(Beginning of Extract provided)
More funds will shift their focus from ESG to impact investing, according to Michael Loukas, principal and CEO of TrueMark Investments.
“The days of simply gathering AUM based on ESG philosophies seem to be behind us,” he says.
“Without a standardised definition of ESG, only the largest of investors will ever truly create value in the approach. Therefore, it must be about systemic, regulatory and social risk relative to investment performance, or simply about investing with one’s conscience in mind via impact.”
Chicago-based ETF provider TrueMark Investments, which has $195.9m AUM, offers what it deems an impact investment in the form of the RiverNorth Patriot ETF, which invests in mid- to large-cap US companies and donates the advisory profits and fees to the Folds of Honor Foundation.
The impact investing market is certainly growing. Last year the Global Impact Investing Network reported that for the first time, impact assets under management had topped $1trn.
Financial adviser Darren Lloyd Thomas, managing director of Thomas and Thomas, says he has seen a real increase in clients wanting to know more about where they are invested and the positive impacts their portfolios are having on society and the environment.
(End of Extract provided)
Continue the passage on funds shifting from ESG to impact investing, starting after its final sentence. The items that follow are not needed for this work.
(Beginning of Information shown)
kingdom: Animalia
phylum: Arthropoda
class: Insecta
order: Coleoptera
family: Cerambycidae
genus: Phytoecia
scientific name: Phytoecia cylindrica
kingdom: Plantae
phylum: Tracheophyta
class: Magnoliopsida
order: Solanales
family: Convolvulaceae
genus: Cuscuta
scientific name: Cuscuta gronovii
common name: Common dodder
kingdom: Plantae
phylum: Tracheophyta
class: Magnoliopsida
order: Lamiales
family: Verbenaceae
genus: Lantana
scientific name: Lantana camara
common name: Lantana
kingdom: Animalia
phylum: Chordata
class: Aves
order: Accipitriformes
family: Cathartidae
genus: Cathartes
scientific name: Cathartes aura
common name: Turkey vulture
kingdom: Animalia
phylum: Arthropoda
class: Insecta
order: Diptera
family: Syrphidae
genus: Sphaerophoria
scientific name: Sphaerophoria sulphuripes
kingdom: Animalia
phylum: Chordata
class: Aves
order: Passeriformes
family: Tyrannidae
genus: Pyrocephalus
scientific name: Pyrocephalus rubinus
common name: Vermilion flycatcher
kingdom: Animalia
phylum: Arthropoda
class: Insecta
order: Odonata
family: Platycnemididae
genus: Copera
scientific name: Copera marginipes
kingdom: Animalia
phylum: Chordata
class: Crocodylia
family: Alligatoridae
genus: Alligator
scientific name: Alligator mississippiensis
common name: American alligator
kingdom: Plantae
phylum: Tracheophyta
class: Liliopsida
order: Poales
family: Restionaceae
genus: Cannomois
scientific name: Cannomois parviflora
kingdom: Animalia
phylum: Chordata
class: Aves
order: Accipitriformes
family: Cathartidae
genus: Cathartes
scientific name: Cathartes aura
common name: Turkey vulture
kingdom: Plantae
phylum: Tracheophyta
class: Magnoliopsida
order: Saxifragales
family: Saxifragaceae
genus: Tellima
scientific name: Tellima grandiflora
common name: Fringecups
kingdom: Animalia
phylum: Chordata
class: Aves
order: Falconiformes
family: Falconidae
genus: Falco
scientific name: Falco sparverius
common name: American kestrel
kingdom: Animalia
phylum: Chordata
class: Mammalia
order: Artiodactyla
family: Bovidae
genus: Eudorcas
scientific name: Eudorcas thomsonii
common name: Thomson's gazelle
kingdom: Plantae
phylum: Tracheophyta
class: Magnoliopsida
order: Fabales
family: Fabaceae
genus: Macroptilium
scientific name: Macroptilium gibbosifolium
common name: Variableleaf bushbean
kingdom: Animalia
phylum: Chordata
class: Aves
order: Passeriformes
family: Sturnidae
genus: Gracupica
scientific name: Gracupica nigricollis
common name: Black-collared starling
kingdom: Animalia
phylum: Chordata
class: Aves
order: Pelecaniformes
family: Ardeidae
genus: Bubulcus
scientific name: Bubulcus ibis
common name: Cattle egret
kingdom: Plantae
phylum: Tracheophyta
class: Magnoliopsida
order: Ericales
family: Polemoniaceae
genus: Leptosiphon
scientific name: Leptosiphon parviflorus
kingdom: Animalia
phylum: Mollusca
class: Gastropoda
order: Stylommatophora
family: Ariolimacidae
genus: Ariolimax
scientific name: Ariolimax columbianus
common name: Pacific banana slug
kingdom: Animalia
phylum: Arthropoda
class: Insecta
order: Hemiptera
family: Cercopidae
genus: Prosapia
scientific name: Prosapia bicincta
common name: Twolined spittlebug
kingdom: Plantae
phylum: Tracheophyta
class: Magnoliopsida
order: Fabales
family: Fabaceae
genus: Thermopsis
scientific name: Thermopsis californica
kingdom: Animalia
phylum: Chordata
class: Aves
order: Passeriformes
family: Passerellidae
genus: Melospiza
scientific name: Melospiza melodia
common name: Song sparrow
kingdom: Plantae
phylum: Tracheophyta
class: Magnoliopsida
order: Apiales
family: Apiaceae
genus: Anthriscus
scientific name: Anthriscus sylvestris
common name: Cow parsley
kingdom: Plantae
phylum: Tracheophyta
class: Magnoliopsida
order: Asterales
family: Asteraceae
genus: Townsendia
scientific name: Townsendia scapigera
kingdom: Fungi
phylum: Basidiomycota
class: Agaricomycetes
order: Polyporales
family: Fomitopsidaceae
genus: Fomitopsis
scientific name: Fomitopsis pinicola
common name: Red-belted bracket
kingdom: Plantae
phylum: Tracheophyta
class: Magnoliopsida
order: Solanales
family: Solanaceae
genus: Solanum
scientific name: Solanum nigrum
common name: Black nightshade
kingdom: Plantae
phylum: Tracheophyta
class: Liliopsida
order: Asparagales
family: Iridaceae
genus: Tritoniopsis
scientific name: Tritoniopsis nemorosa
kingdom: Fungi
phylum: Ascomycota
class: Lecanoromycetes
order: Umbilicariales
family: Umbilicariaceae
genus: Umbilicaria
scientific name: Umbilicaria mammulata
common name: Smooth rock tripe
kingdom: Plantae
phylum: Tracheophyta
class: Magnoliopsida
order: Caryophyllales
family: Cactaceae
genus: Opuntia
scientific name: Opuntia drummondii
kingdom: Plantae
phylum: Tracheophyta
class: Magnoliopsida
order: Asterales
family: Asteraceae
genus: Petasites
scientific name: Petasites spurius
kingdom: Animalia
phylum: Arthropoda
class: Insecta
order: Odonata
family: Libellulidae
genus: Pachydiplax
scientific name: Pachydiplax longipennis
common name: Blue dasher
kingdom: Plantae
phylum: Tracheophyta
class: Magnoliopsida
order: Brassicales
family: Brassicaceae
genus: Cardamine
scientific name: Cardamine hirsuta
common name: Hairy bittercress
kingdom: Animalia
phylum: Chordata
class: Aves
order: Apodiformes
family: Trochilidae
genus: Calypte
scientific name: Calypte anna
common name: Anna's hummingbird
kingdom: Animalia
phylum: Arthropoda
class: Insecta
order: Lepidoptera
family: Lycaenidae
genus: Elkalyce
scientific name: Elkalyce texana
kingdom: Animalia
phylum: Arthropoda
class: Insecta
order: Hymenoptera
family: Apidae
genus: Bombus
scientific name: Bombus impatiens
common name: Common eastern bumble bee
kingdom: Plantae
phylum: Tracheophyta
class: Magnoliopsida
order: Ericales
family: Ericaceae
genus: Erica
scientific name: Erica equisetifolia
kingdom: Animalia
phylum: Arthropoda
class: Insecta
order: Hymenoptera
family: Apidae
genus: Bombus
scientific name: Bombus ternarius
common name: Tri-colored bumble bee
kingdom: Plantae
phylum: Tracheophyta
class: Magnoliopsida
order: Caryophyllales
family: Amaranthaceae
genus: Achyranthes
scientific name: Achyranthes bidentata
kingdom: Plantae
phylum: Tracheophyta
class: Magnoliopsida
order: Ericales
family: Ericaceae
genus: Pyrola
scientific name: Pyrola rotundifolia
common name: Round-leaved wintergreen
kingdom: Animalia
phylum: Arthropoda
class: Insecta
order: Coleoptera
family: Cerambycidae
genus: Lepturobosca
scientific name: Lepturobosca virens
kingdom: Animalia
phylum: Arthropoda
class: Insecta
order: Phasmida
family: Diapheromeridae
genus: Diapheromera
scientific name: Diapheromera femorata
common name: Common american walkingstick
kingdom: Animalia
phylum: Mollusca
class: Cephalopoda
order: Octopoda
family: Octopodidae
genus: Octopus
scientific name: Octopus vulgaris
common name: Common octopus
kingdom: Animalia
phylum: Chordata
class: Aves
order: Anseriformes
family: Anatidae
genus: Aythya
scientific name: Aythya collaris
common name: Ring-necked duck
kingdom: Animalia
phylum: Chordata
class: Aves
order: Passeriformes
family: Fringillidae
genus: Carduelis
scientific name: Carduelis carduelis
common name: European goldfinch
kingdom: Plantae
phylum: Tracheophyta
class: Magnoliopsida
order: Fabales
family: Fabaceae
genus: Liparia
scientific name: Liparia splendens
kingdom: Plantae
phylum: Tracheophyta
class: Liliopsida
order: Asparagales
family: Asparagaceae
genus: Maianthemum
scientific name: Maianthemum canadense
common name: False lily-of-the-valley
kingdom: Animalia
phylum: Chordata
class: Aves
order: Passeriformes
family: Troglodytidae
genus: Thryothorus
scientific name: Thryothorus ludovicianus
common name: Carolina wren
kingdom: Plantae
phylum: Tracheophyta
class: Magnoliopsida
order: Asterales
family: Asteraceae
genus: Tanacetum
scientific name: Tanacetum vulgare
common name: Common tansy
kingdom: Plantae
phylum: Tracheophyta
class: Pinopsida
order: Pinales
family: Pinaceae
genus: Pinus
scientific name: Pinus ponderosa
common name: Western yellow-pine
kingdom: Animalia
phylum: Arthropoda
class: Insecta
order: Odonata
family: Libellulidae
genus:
(End of Information shown)
**Output below**
“We believe this is down to two factors,” explains Thomas. “First, all portfolios have obviously been hit by events over the past 22 months, which has led us to emphasise the importance of ‘making a difference’, even when personal gains are not that great. Second, the behaviour of regimes such as Russia and China have forced the focus, creating a far greater awareness and inquisitiveness within clients’ minds.
This view is shared by Julian Parrott, partner at financial planning firm Ethical Futures. He says that an increased appetite for impact investing is seeing the market grow, pointing towards the fact that in September, a Vontobel study found that nearly three-quarters (71%) of global institutions and professional investors it surveyed were planning to increase their allocations to impact investing solutions over the next three years.
“Client attitudes are moving away from solely concentrating on avoidance strategies to seek a more positive investment and, although exclusion screens remain an important benchmark for many clients, they are now very much becoming a baseline requirement,” he says.
“Our retail clients tend not to use investment sector jargon such as ‘sustainability’ or ‘ESG’, instead leaning towards aspirational terms such as ‘using money positively’ or ‘investing for change’. That shift reflects an increasing awareness of ethical consumerism and a growing consensus around the key threats to our way of life, but also recognition that there are many investment opportunities in this space.
“It is really not that surprising that people are beginning to understand the power of money and want their investments and pensions to be part of the change.”
Push back from asset owners
However, Elise Beaufils, deputy head of sustainability research at Lombard Odier Investment Management (LOIM), doesn’t see impact surpassing ESG any time soon.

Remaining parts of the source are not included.